Giverny - village of lily ponds and paintings
Giverny is one of the most popular destinations for any visitor to Normandy for one reason alone - it was the home of Claude Monet, one of the best-known French artists.
Not only that, but his house is now a museum and the lily-pond that he painted remains at the back of it (although now visited by more than half a million people during the year).
Monet and Giverny
Claude Monet moved to Giverny when he was 43 and lived there until he died in 1926 at the age of 86.
He had originally seen the village from the train. First he moved nearby and then rented and finally bought his home in Giverny. This was the settled part of his life where his paintings were finally being sold by his agent and where he was able to create some of the famous series of paintings of the same subject - many of those being local to Normandy or actually in the water gardens that he created at the back of his house.

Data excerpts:
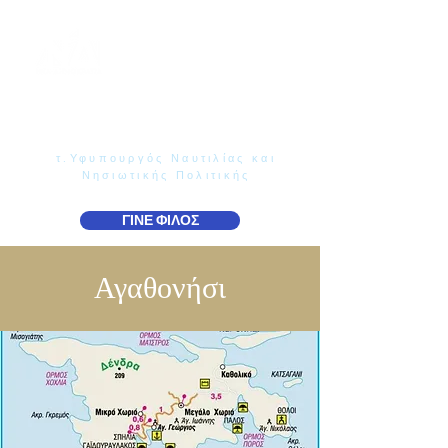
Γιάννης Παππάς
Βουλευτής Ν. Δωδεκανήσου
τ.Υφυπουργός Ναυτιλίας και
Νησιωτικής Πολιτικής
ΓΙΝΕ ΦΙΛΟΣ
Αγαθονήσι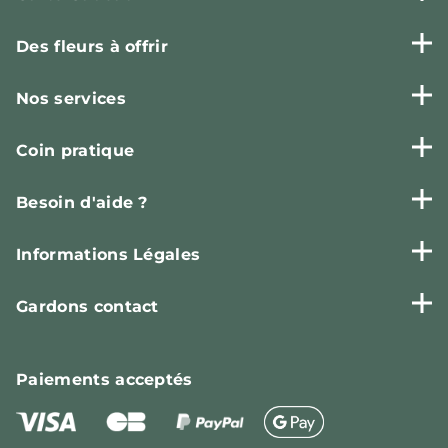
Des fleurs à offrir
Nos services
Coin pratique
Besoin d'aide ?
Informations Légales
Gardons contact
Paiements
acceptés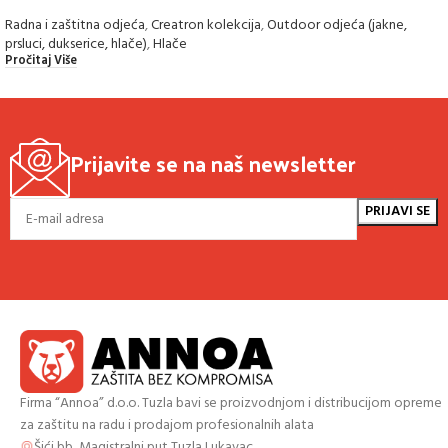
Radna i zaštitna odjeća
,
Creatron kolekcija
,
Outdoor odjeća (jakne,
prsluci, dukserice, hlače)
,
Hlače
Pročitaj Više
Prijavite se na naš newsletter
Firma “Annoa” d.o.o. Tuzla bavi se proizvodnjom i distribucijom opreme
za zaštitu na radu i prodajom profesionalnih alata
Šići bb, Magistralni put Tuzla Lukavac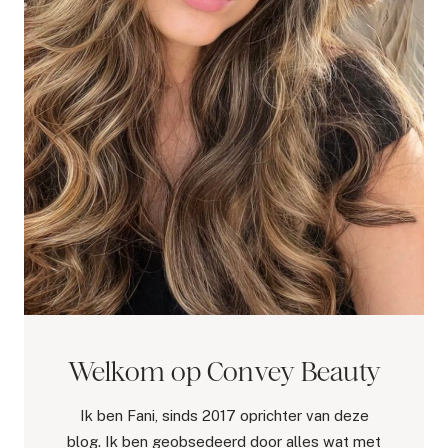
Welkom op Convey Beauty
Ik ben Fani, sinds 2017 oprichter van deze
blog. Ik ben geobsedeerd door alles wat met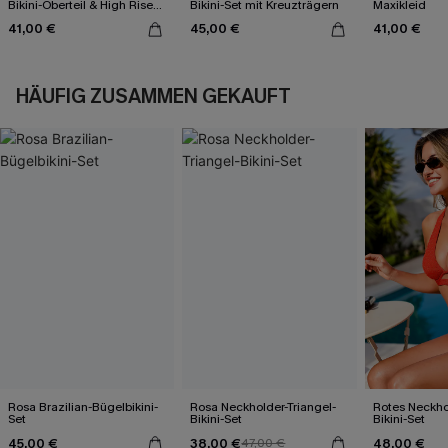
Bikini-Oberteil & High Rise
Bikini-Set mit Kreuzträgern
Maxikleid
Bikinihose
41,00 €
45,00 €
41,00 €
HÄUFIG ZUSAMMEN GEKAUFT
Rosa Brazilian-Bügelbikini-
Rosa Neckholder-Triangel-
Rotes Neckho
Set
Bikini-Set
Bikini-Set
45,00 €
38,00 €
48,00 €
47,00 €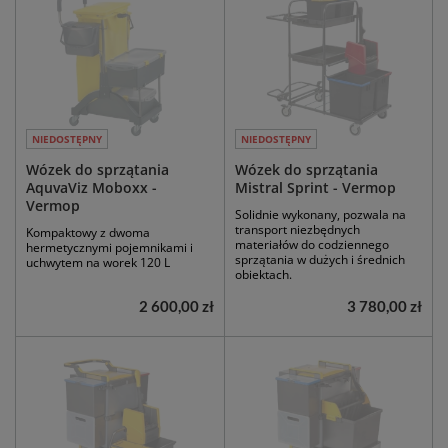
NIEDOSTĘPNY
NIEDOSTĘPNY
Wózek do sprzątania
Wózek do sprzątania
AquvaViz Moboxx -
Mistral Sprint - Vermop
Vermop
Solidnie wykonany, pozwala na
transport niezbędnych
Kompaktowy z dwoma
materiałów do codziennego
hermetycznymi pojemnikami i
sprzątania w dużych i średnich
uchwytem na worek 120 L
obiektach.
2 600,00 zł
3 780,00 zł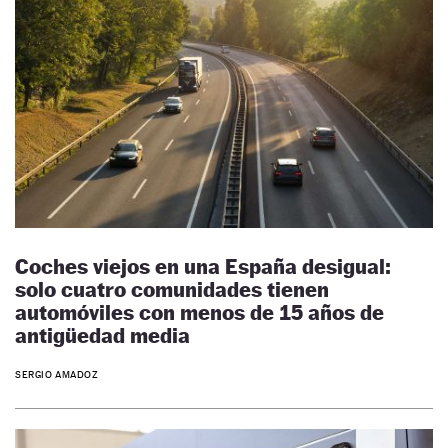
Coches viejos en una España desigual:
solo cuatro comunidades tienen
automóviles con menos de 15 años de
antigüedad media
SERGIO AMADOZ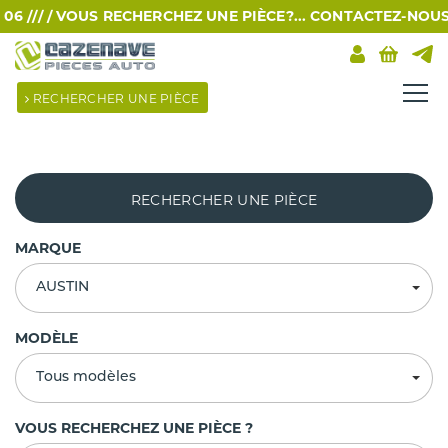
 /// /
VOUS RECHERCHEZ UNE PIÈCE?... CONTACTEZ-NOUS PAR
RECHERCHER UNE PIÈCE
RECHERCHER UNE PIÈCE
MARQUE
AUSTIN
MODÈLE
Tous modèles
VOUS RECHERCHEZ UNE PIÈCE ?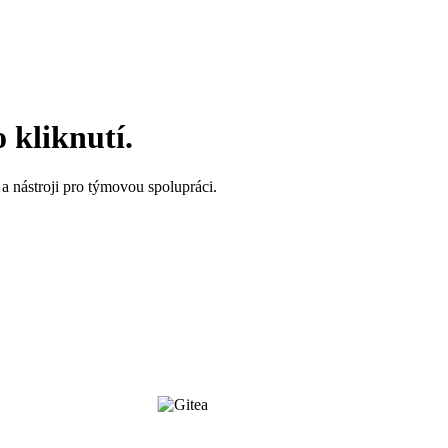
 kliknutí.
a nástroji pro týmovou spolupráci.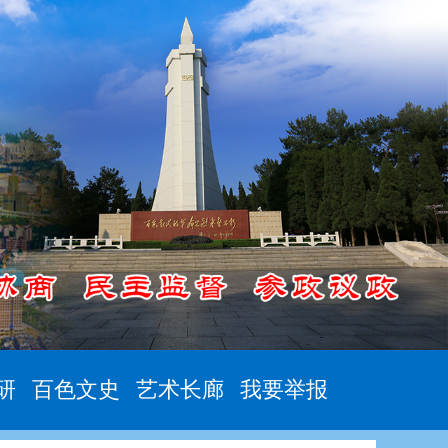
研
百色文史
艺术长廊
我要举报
* * *
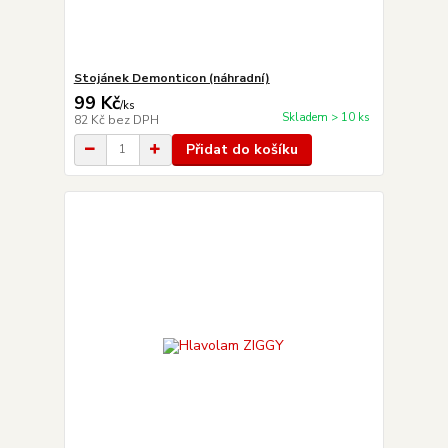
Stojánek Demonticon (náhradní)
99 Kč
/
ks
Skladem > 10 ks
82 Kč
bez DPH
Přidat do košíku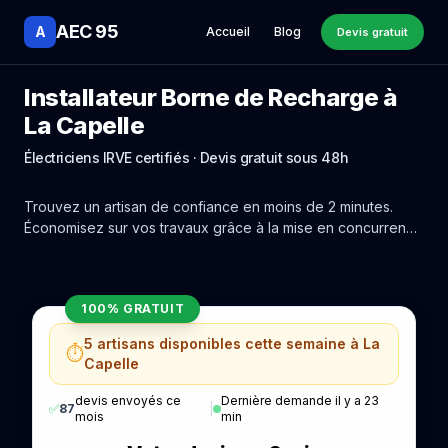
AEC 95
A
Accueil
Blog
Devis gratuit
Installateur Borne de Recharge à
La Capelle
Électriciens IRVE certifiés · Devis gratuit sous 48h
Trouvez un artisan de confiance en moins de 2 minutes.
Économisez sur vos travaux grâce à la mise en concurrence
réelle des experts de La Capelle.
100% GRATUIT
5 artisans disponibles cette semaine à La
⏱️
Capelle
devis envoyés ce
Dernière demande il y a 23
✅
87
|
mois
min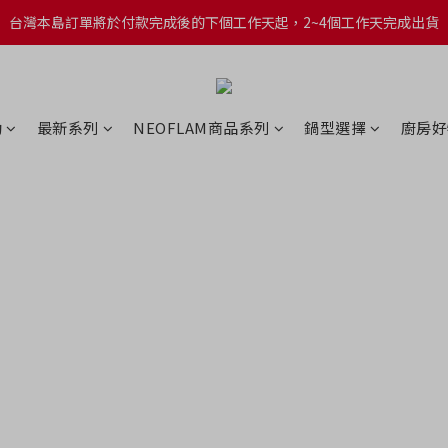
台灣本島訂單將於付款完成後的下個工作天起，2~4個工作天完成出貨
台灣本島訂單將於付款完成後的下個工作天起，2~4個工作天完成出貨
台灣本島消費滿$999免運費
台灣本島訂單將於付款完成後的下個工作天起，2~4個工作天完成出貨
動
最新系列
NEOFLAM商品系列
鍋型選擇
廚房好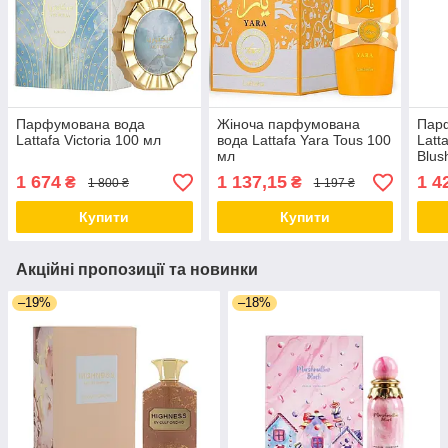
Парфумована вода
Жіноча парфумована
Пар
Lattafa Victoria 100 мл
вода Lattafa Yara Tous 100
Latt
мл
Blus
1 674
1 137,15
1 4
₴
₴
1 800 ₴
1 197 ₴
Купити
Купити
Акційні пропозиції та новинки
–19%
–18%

● WHAT YOU NEED TO DO
1 > Write out the part of the Giverny text starting with "Monet and Giverny" and going on through "of his house.".
2 > In the Giverny text, how did Monet first see the village?
These data excerpts are separate material, apart from the Giverny text.

● ANSWERS BY ITEM
1 >
Monet and Giverny
Claude Monet moved to Giverny when he was 43 and lived there until he died in 1926 at the age of 86.
He had originally seen the village from the train. First he moved nearby and then rented and finally bought his home in Giverny. This was the settled part of his life where his paintings were finally being sold by his agent and where he was able to create some of the famous series of paintings of the same subject - many of those being local to Normandy or actually in the water gardens that he created at the back of his house.

2 > From the train.